Text shown:
##########

Yaroslavsky on Tug-of-War Over Rehired Deputy

Zev Yaroslavsky, director of the Los Angeles Initiative at UCLA Luskin, spoke to KCAL9 News after a judge overturned L.A. County Sheriff Alex Villanueva’s decision to reinstate a fired deputy. The county Board of Supervisors had sued the sheriff’s department, contending that the deputy, who was let go over accusations of stalking and domestic violence, should not have been rehired. “This is not about some policy decision. This is not about whether you should put more police on the streets in Valinda or more in Willowbrook,” said Yaroslavsky, a former county supervisor. “This is about whether the sheriff’s department is going to hire or reinstate deputies who violated their oath of office.” He added, “If you’re a taxpayer or a voter in Los Angeles County, what the sheriff is doing is exposing your pocketbook to huge lawsuits, huge liabilities that the taxpayers are going to have to pay for.”

##########

Source information:
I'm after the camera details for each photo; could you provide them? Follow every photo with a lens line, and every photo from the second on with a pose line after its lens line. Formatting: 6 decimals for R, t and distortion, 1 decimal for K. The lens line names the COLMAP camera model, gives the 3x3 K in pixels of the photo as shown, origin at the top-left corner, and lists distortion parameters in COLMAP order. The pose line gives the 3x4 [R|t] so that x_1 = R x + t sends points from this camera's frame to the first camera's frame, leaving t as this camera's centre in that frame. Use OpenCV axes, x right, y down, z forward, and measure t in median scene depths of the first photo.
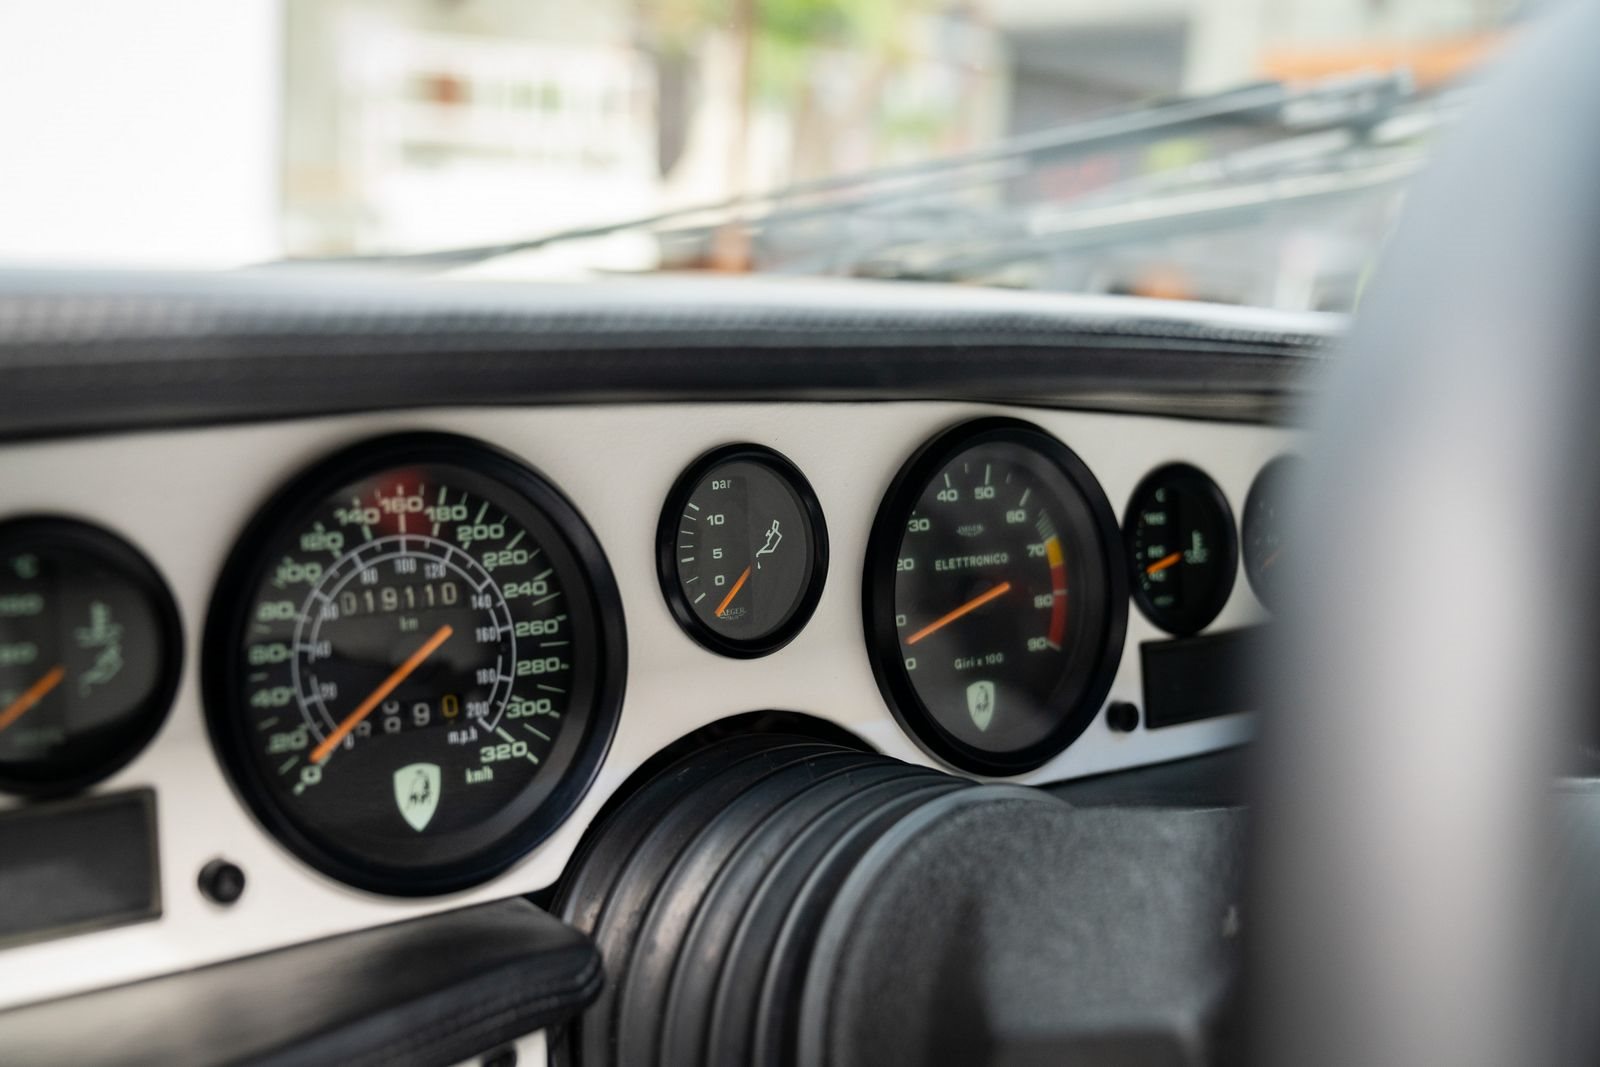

##########

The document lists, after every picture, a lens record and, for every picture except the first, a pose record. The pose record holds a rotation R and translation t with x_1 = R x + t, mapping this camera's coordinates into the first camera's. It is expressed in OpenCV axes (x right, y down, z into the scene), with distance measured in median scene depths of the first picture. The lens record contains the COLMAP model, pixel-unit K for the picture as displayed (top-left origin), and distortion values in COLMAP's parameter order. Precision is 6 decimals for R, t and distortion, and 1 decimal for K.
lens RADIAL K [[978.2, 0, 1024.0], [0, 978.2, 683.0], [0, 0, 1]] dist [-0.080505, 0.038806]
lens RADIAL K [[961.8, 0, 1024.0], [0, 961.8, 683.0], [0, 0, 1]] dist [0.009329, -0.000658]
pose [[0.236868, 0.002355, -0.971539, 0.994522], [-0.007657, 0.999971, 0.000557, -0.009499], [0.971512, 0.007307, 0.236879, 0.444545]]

##########

Tasks and exercises:
A. Decide whether each statement agrees with the text about the rehired deputy: (i) the judge upheld the sheriff's decision to reinstate the deputy; (ii) Yaroslavsky once served as a county supervisor; (iii) the county Board of Supervisors brought the suit against the sheriff's department. Answer yes or no for each, and quote the text's deciding words.
B. Proceed with the text about the rehired deputy, picking up after its final sentence.
The records are separate material and have no connection to the text about the rehired deputy.

Results by task:
A.
(i) No: "a judge overturned L.A. County Sheriff Alex Villanueva’s decision to reinstate a fired deputy"
(ii) Yes: "a former county supervisor"
(iii) Yes: "The county Board of Supervisors had sued the sheriff’s department"

B.
Yaroslavsky on County Election Chief’s Grand Plan

Zev Yaroslavsky, director of the Los Angeles Initiative at UCLA Luskin, spoke to the L.A. Times about the county’s election chief, who is spearheading an overhaul of the voting system. Since Dean Logan became the registrar-recorder and clerk for Los Angeles County in 2008, he has advocated for replacing an antiquated balloting system. The new $300-million system known as Voting Solutions for All People will face its first test in March, when it is introduced countywide for the presidential primary election. Voters will use the new machines at a smaller number of multipurpose “vote centers” that will replace the roughly 5,000 traditional polling places. Yaroslavsky, who served on the county Board of Supervisors from 1994 to 2014, expressed confidence in Logan. “He’s got an engineer’s mind with an artist’s vision,” Yaroslavsky said. “If you’re in an airplane that has a problem in midair, he’s the kind of guy you would want as the pilot.”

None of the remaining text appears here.